October 9, 2006
Netflix Prize Competition Gets Going
I met Yi Zhang at SIGIR, and I hope her team wins the grand prize. (For one thing, I was impressed by her forging ahead with an IR program at UCSC.)
Here’s the Netflix Prize in a nutshell: Netflix released 100M customer movie recommendations (out of > 1B), and announced a competition where they’re offering a $1M “grand prize” (plus a $50K yearly “progress prize”). The goal? Using the 100M movie recommendations as your training set, produce an algorithm that beats Netflix’s own in-house “Cinematch” recommender system by at least 10%. You have at least five years to pull it off.
I love it when private entities release large-ish data sets into the research community. Usually, there are limited partnerships involving NDAs signed in triplicate. (That’s still beneficial – I wish Webshots would partner with some researchers.)
Anyhow, Zhang’s was the first to (slightly) beat Cinematch’s using the RMSE metric, but, as of this writing, another team has already shown greater improvement. In fact, “The Thought Gang” is the first to qualify for the yearly “progress prize” (and, hence, $50K next October).
I’m not surprised that researchers are already beating Netflix’s system on this metric a week into the competition.

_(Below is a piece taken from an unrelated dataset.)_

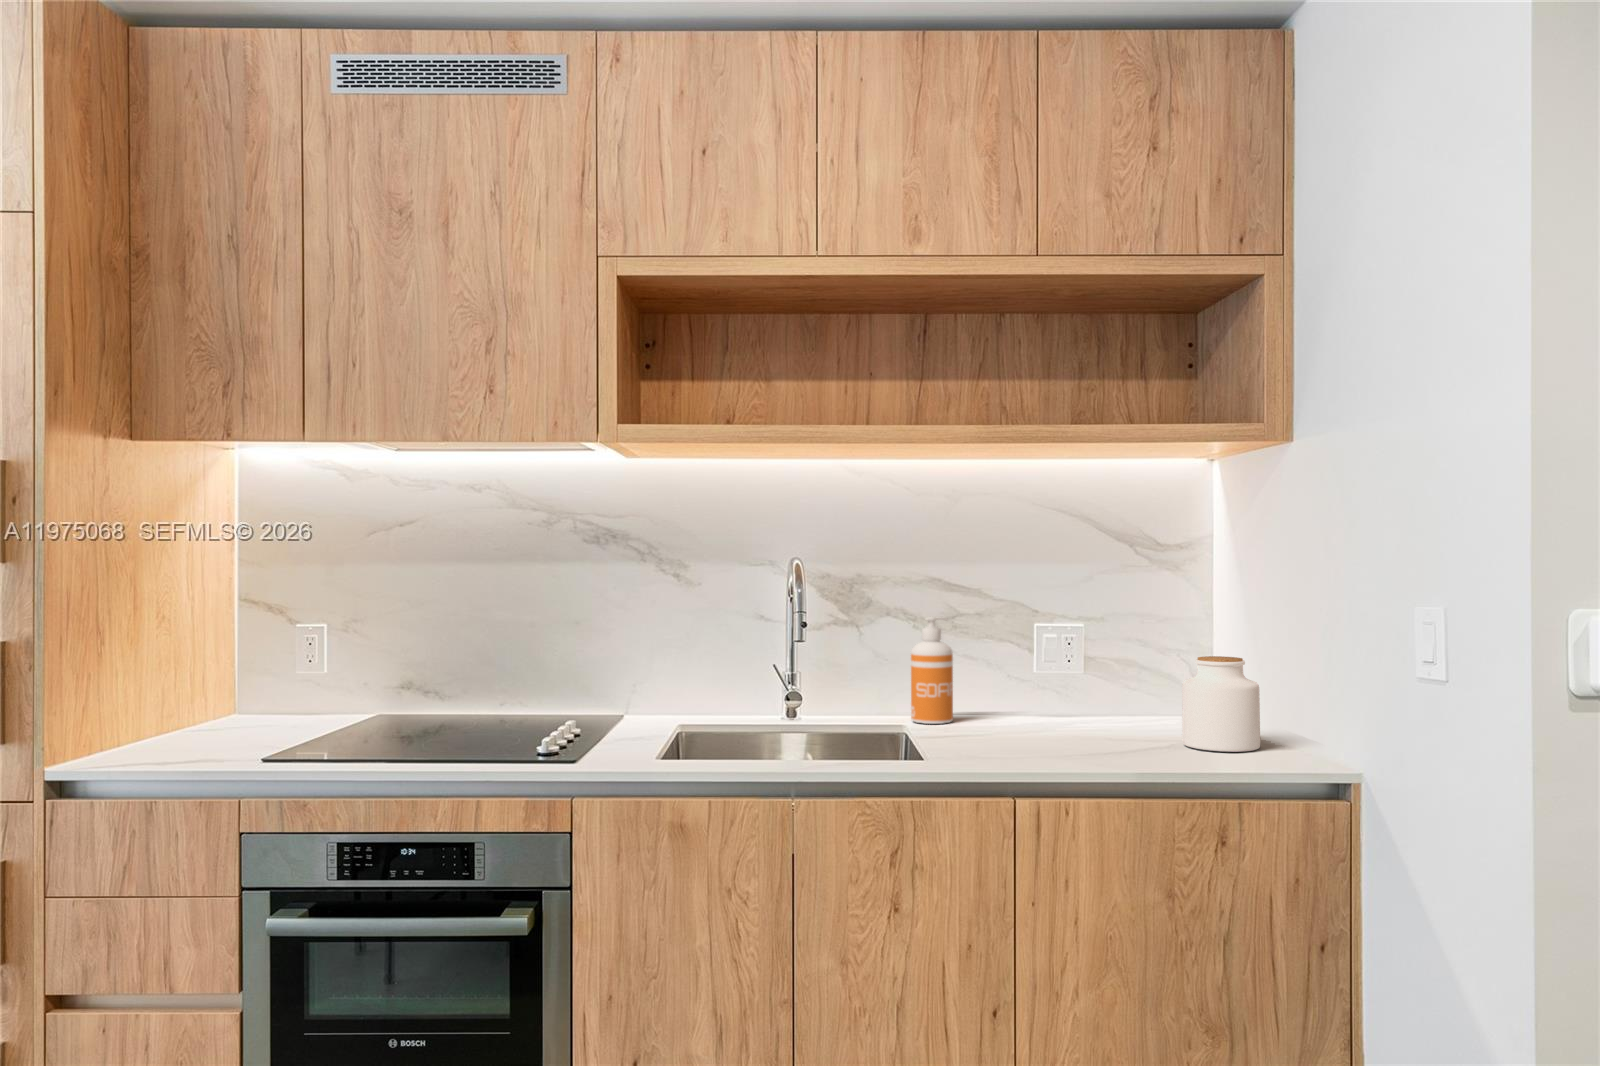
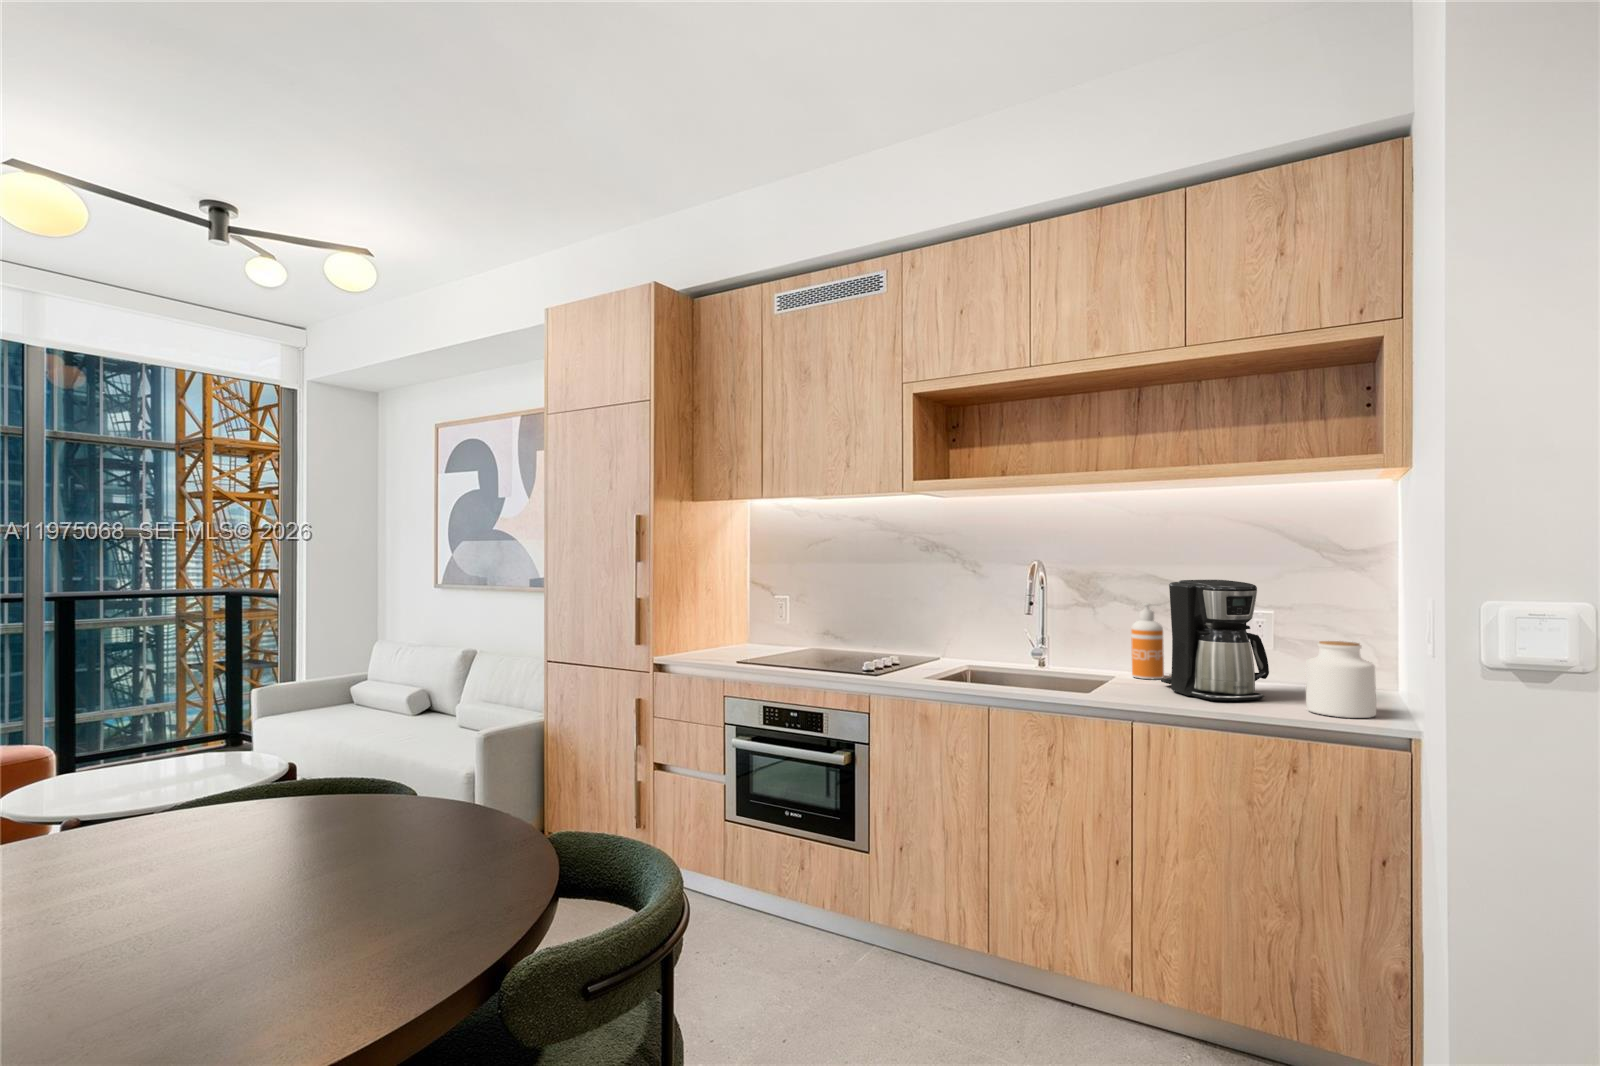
coffee maker: none [973,582,1118,747] -> present [1161,580,1269,701]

First, and most important, Netflix places no constraints on performance. While their in-house recommender system needs to scale in multiple directions, the winning algorithm need not. That’s worth at least a percentage point.

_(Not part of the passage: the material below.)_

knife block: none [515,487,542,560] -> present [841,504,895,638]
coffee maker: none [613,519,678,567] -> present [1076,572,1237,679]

Second, while 100M is larger than the typical “large” training sets used in academia for these types of problems, it’s not so large that it requires a complete rethinking of how you approach scaling your solution.
Third, movie recommendations are the kind of thing academic researchers in personalization often focus on, in the absence of more large scale projects. I’d expect a few good academic recommender systems to be so well-tuned to this particular problem, that their first iteration scores very well.
Regardless of who wins the prize, contests like this are good for researchers in this area, as it provides a nice, high-profile introduction to non-researchers. Especially once that $1M prize is handed out.
As a further digression, I wonder how many papers will be published in the coming years based on the Netflix data?